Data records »
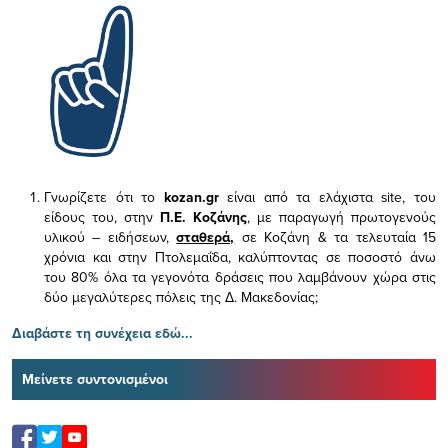
Γνωρίζετε ότι το
kozan.gr
είναι από τα ελάχιστα
site, του
είδους του,
στην
Π.Ε. Κοζάνης
, με παραγωγή πρωτογενούς
υλικού – ειδήσεων,
σταθερά,
σε Κοζάνη & τα τελευταία 15
χρόνια και στην Πτολεμαΐδα, καλύπτοντας σε ποσοστό άνω
του 80% όλα τα γεγονότα δράσεις που λαμβάνουν χώρα στις
δύο μεγαλύτερες πόλεις της Δ. Μακεδονίας;
Διαβάστε τη συνέχεια εδώ...
Μείνετε συντονισμένοι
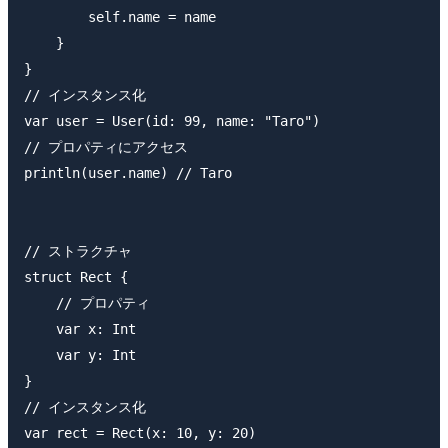
        self.name = name

    }

}

// インスタンス化

var user = User(id: 99, name: "Taro")

// プロパティにアクセス

println(user.name) // Taro

// ストラクチャ

struct Rect {

    // プロパティ

    var x: Int

    var y: Int

}

// インスタンス化

var rect = Rect(x: 10, y: 20)
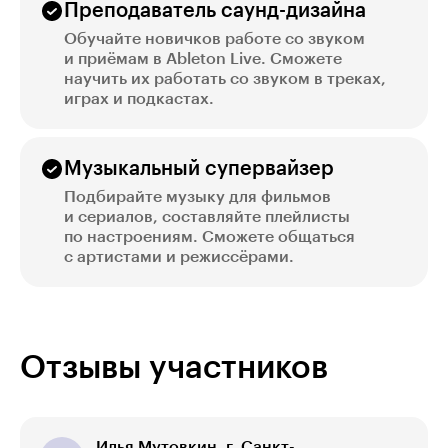
Преподаватель саунд-дизайна
Обучайте новичков работе со звуком
и приёмам в Ableton Live. Сможете
научить их работать со звуком в треках,
играх и подкастах.
Музыкальный супервайзер
Подбирайте музыку для фильмов
и сериалов, составляйте плейлисты
по настроениям. Сможете общаться
с артистами и режиссёрами.
Отзывы участников
Илья Мутовкин, г. Санкт-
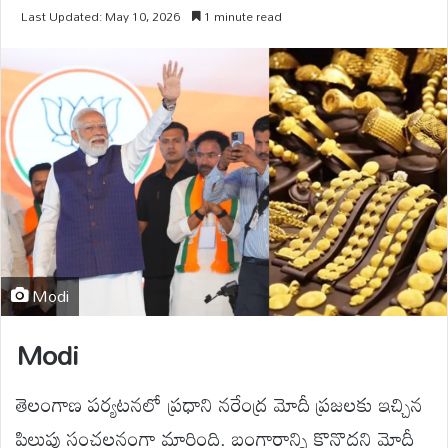
Last Updated: May 10, 2026
1 minute read
Modi
Modi
తెలంగాణ పర్యటనలో ప్రధాని నరేంద్ర మోదీ ప్రజలకు ఇచ్చిన
పిలుపు సంచలనంగా మారింది. బంగారాన్ని కొనొద్దని మోదీ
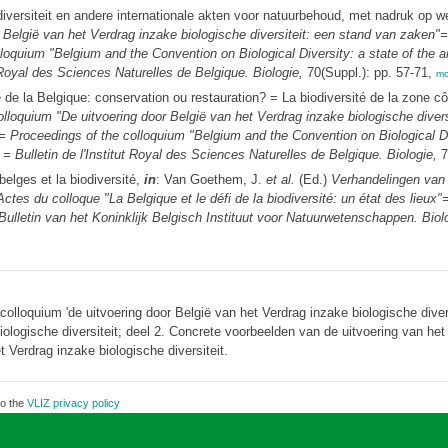
diversiteit en andere internationale akten voor natuurbehoud, met nadruk op 
België van het Verdrag inzake biologische diversiteit: een stand van zaken"= 
loquium "Belgium and the Convention on Biological Diversity: a state of the art
 Royal des Sciences Naturelles de Belgique. Biologie,
70(Suppl.): pp. 57-71,
mo
e de la Belgique: conservation ou restauration? = La biodiversité de la zone c
lloquium "De uitvoering door België van het Verdrag inzake biologische diver
x"= Proceedings of the colloquium "Belgium and the Convention on Biological Dive
 Bulletin de l'Institut Royal des Sciences Naturelles de Belgique. Biologie,
7
elges et la biodiversité,
in
: Van Goethem, J.
et al.
(Ed.)
Verhandelingen van 
ctes du colloque "La Belgique et le défi de la biodiversité: un état des lieu
 Bulletin van het Koninklijk Belgisch Instituut voor Natuurwetenschappen. Biolo
lloquium 'de uitvoering door België van het Verdrag inzake biologische divers
ologische diversiteit; deel 2. Concrete voorbeelden van de uitvoering van het V
 Verdrag inzake biologische diversiteit.
to the
VLIZ privacy policy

Task instructions »
Convert every line in the records above into a JSON list of strings, one string per line, leaving out blank lines. Don't include the pictures in your answer.

Answer below »
[
  "Γνωρίζετε ότι το",
  "kozan.gr",
  "είναι από τα ελάχιστα",
  "site, του",
  "είδους του,",
  "στην",
  "Π.Ε. Κοζάνης",
  ", με παραγωγή πρωτογενούς",
  "υλικού – ειδήσεων,",
  "σταθερά,",
  "σε Κοζάνη & τα τελευταία 15",
  "χρόνια και στην Πτολεμαΐδα, καλύπτοντας σε ποσοστό άνω",
  "του 80% όλα τα γεγονότα δράσεις που λαμβάνουν χώρα στις",
  "δύο μεγαλύτερες πόλεις της Δ. Μακεδονίας;",
  "Διαβάστε τη συνέχεια εδώ...",
  "Μείνετε συντονισμένοι",
  "        self.name = name",
  "    }",
  "}",
  "// インスタンス化",
  "var user = User(id: 99, name: \"Taro\")",
  "// プロパティにアクセス",
  "println(user.name) // Taro",
  "// ストラクチャ",
  "struct Rect {",
  "    // プロパティ",
  "    var x: Int",
  "    var y: Int",
  "}",
  "// インスタンス化",
  "var rect = Rect(x: 10, y: 20)",
  "Преподаватель саунд-дизайна",
  "Обучайте новичков работе со звуком",
  "и приёмам в Ableton Live. Сможете",
  "научить их работать со звуком в треках,",
  "играх и подкастах.",
  "Музыкальный супервайзер",
  "Подбирайте музыку для фильмов",
  "и сериалов, составляйте плейлисты",
  "по настроениям. Сможете общаться",
  "с артистами и режиссёрами.",
  "Отзывы участников",
  "Илья Мутовкин, г. Санкт-",
  "Last Updated: May 10, 2026",
  "1 minute read",
  "Modi",
  "Modi",
  "తెలంగాణ పర్యటనలో ప్రధాని నరేంద్ర మోదీ ప్రజలకు ఇచ్చిన",
  "పిలుపు సంచలనంగా మారింది. బంగారాన్ని కొనొద్దని మోదీ",
  "diversiteit en andere internationale akten voor natuurbehoud, met nadruk op ",
  "België van het Verdrag inzake biologische diversiteit: een stand van zaken\"= ",
  "loquium \"Belgium and the Convention on Biological Diversity: a state of the art",
  " Royal des Sciences Naturelles de Belgique. Biologie,",
  "70(Suppl.): pp. 57-71,",
  "mo",
  "e de la Belgique: conservation ou restauration? = La biodiversité de la zone c",
  "lloquium \"De uitvoering door België van het Verdrag inzake biologische diver",
  "x\"= Proceedings of the colloquium \"Belgium and the Convention on Biological Dive",
  " Bulletin de l'Institut Royal des Sciences Naturelles de Belgique. Biologie,",
  "7",
  "elges et la biodiversité,",
  "in",
  ": Van Goethem, J.",
  "et al.",
  "(Ed.)",
  "Verhandelingen van ",
  "ctes du colloque \"La Belgique et le défi de la biodiversité: un état des lieu",
  " Bulletin van het Koninklijk Belgisch Instituut voor Natuurwetenschappen. Biolo",
  "lloquium 'de uitvoering door België van het Verdrag inzake biologische divers",
  "ologische diversiteit; deel 2. Concrete voorbeelden van de uitvoering van het V",
  " Verdrag inzake biologische diversiteit.",
  "to the",
  "VLIZ privacy policy"
]